D’après l’Observatoire national de la vie étudiante (OVE), plus de huit étudiants sur 10 déclarent avoir été confrontés à une situation de précarité au moins au cours de l’année. Cette valeur est stable au fil des dernières enquêtes sur les conditions de vie, conduites en 2010, 2013 et 2016.
Cette valeur très élevée est à nuancer dans la mesure où elle recouvre des situations assez différentes. Le niveau de précarité économique n’est pas de même nature lorsque l’on affirme « se restreindre », « avoir un découvert à la banque », ou « avoir fait une demande d’aide d’urgence au cours ».
En revanche, on estime à près de 17 % les étudiants qui se sentent en situation de très grande précarité. Il s’agit de ceux qui jugent que leurs ressources sont insuffisantes et qu’ils rencontrent des difficultés financières importantes et très importantes. C’est à ces étudiants en situation de fort ressenti de la précarité que nous allons nous intéresser.
Critère de l’âge
L’importance du sentiment de précarité chez les étudiants s’inscrit à plusieurs titres dans une trajectoire de vie. Les différents travaux de sociologie démontrent d’abord que ce ressenti émane en grande partie d’une comparaison avec une situation antérieure.
Ainsi, des étudiants issus de catégories sociales favorisées peuvent avoir un sentiment de précarité fort si leur situation se dégrade. À l’inverse, des étudiants en situation de précarité objective peuvent ne pas témoigner de ce ressenti quand leur situation s’améliore, même si elle reste précaire.
D’autre part, le ressenti de la précarité s’accentue avec l’avancée dans l’âge adulte – notons qu’on mesure l’entrée dans la vie adulte par l’âge, la mise en couple, la paternité, le départ du foyer parental et l’entrée sur le marché du travail.
Comparés aux étudiants de moins de 20 ans, les étudiants âgés de 20 ans à 22 ans ont une probabilité 1,5 fois supérieure d’avoir un fort ressenti de précarité. Ce taux atteint une valeur 2,5 fois plus élevée pour les 25 ans et plus.
Statut personnel
Le ressenti d’une forte précarité augmente aussi avec l’autonomie résidentielle. Les étudiants ayant quitté le domicile parental et indépendants éprouvent 1,3 fois plus souvent ce sentiment que ceux qui continuent à vivre chez leurs parents.
Cette situation s’inscrit dans un contexte de crise du logement dans les territoires. Le coût financier de l’accès à un logement autonome, la capacité à mobiliser une aide financière de la famille et des aides publiques vont jouer un rôle socialement différencié sur l’autonomie résidentielle et le renforcement du sentiment de précarité.

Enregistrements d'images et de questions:

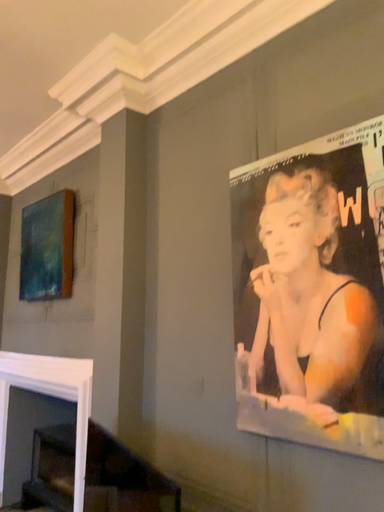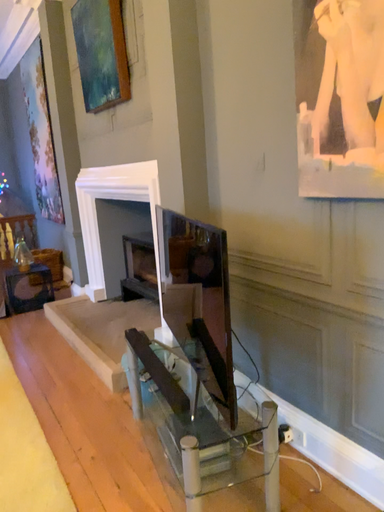
Question: How did the camera likely rotate when shooting the video?

Choices:
 (A) rotated upward
 (B) rotated downward

Answer: (B)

Consignes:
1. Dans le texte sur la précarité étudiante, quelle part des étudiants se sent en situation de très grande précarité ?
2. Recopiez mot pour mot le passage du texte sur la précarité étudiante qui va de « En revanche, on » jusqu'à « une situation antérieure. ».
3. Prolongez le texte sur la précarité étudiante en reprenant juste après sa dernière phrase.

Réponses de l'exercice:
1. Près de 17 % des étudiants.

2.
En revanche, on estime à près de 17 % les étudiants qui se sentent en situation de très grande précarité. Il s’agit de ceux qui jugent que leurs ressources sont insuffisantes et qu’ils rencontrent des difficultés financières importantes et très importantes. C’est à ces étudiants en situation de fort ressenti de la précarité que nous allons nous intéresser.
Critère de l’âge
L’importance du sentiment de précarité chez les étudiants s’inscrit à plusieurs titres dans une trajectoire de vie. Les différents travaux de sociologie démontrent d’abord que ce ressenti émane en grande partie d’une comparaison avec une situation antérieure.

3.
Dans le même ordre de grandeur, c’est aussi le cas pour les étudiants qui ont une relation amoureuse stable par rapport à ceux qui ne sont pas en couple. Il est probable que ce ressenti plus fort de la précarité est lié au sentiment de responsabilité envers la compagne ou le compagnon, mais aussi, le cas échéant, envers les enfants.
Une observation plus fine montre que, comme pour l’ensemble de la population, pour les étudiants ayant une relation amoureuse stable, le fait d’avoir des enfants renforce le sentiment de précarité quand on ne vit pas avec son conjoint, et le diminue quand on vit avec son conjoint.
Aide familiale
Il est très difficile de mesurer l’aide familiale, celle-ci étant de nature très diverse, entre versements d’argent, soutien financier indirect ou aides matérielles informelles – achat de matériel, don de meubles, repas, etc.
Dans tous les cas, son importance symbolique ne fait pas de doute. Ainsi, les étudiants qui bénéficient d’une aide familiale totale ont plus fréquemment un fort ressenti de la précarité que ceux qui bénéficient d’une aide partielle. Il est probable que ce soit lié en grande partie à la dépendance financière aux parents qui en résulte.
Pour ceux qui ne reçoivent aucune aide financière de leur famille (des étudiants issus des classes populaires et moyennes pour grande partie), le sentiment de précarité économique peut être lié à cette impossibilité à mobiliser une aide dont la symbolique est importante.
Stratégies
Le fait d’avoir une activité rémunérée joue aussi un rôle sur le sentiment de précarité. Ainsi, les étudiants qui ont une activité rémunérée concurrente des études éprouvent 1,5 fois plus souvent un fort sentiment de précarité que ceux qui n’ont pas de job étudiant.
Ces étudiants en situation de grande fragilité économique, avec un fort ressenti de leur précarité forment un groupe assez hétérogène qui se distingue dans la manière de faire face à cette situation.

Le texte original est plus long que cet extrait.